Data records
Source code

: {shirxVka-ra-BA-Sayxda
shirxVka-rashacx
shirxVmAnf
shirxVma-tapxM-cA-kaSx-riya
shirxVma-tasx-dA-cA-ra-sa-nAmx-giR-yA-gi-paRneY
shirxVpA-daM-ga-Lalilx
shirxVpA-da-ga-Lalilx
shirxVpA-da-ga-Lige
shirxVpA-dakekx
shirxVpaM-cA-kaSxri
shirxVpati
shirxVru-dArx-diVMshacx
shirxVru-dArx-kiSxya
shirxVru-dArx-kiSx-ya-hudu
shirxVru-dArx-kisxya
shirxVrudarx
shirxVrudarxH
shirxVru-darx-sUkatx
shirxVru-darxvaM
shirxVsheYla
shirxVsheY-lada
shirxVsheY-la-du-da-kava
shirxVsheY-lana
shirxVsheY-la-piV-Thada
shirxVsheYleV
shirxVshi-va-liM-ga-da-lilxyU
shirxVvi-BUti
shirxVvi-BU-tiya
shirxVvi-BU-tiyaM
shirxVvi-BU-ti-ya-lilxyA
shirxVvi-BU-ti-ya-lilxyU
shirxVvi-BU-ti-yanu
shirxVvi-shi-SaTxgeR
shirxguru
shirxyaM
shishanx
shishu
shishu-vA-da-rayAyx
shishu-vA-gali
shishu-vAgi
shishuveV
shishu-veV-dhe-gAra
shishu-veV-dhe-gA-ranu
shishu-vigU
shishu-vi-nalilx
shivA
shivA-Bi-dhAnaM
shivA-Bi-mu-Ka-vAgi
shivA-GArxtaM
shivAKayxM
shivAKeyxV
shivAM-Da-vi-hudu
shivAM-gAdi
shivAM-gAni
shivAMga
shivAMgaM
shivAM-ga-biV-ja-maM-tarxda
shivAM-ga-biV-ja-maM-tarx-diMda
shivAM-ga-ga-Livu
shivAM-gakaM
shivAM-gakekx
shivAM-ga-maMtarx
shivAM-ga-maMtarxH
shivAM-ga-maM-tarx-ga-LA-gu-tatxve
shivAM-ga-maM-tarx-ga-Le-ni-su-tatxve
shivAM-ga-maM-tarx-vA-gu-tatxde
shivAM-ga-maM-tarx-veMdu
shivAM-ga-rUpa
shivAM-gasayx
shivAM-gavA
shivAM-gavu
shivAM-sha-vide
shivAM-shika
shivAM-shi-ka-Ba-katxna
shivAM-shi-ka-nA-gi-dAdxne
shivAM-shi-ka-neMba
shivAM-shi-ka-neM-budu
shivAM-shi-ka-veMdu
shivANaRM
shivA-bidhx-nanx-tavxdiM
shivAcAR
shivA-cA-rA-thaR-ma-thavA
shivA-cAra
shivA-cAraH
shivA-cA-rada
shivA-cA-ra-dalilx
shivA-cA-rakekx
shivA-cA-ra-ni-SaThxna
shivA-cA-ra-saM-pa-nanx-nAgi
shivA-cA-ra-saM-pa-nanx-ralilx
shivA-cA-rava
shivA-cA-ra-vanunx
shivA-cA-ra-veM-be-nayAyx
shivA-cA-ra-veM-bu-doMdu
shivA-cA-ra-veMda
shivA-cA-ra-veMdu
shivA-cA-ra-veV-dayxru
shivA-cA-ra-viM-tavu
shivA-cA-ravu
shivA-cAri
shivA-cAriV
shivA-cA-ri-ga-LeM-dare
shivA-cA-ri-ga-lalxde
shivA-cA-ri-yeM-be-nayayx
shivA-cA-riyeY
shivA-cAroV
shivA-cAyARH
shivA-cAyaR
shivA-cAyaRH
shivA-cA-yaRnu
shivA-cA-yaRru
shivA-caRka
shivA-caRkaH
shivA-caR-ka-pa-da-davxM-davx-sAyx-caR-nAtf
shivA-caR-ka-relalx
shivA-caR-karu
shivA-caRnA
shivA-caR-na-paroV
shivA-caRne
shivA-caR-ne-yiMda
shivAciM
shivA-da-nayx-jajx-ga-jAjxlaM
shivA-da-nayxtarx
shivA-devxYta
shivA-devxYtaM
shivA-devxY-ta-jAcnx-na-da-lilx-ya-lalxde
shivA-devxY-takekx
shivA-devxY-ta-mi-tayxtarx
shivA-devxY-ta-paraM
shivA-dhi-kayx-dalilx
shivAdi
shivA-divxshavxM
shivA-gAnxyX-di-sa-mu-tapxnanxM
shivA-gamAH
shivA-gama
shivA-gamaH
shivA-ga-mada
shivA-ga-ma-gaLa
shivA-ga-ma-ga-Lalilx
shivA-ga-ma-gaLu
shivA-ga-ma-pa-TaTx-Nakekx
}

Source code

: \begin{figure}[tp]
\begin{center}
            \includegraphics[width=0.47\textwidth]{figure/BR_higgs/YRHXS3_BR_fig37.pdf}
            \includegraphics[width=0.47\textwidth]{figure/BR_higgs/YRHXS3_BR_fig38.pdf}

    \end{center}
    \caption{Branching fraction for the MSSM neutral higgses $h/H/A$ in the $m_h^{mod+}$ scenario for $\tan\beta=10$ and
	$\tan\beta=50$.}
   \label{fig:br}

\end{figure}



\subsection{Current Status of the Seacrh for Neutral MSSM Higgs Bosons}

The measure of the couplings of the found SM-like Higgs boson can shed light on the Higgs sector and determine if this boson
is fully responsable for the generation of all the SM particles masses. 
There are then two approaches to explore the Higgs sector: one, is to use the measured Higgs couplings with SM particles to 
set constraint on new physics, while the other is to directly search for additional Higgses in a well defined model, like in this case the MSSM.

- [Requirement]:
Every line above holding the string "figure" should be listed.

- [Response]:
: \begin{figure}[tp]
            \includegraphics[width=0.47\textwidth]{figure/BR_higgs/YRHXS3_BR_fig37.pdf}
            \includegraphics[width=0.47\textwidth]{figure/BR_higgs/YRHXS3_BR_fig38.pdf}
\end{figure}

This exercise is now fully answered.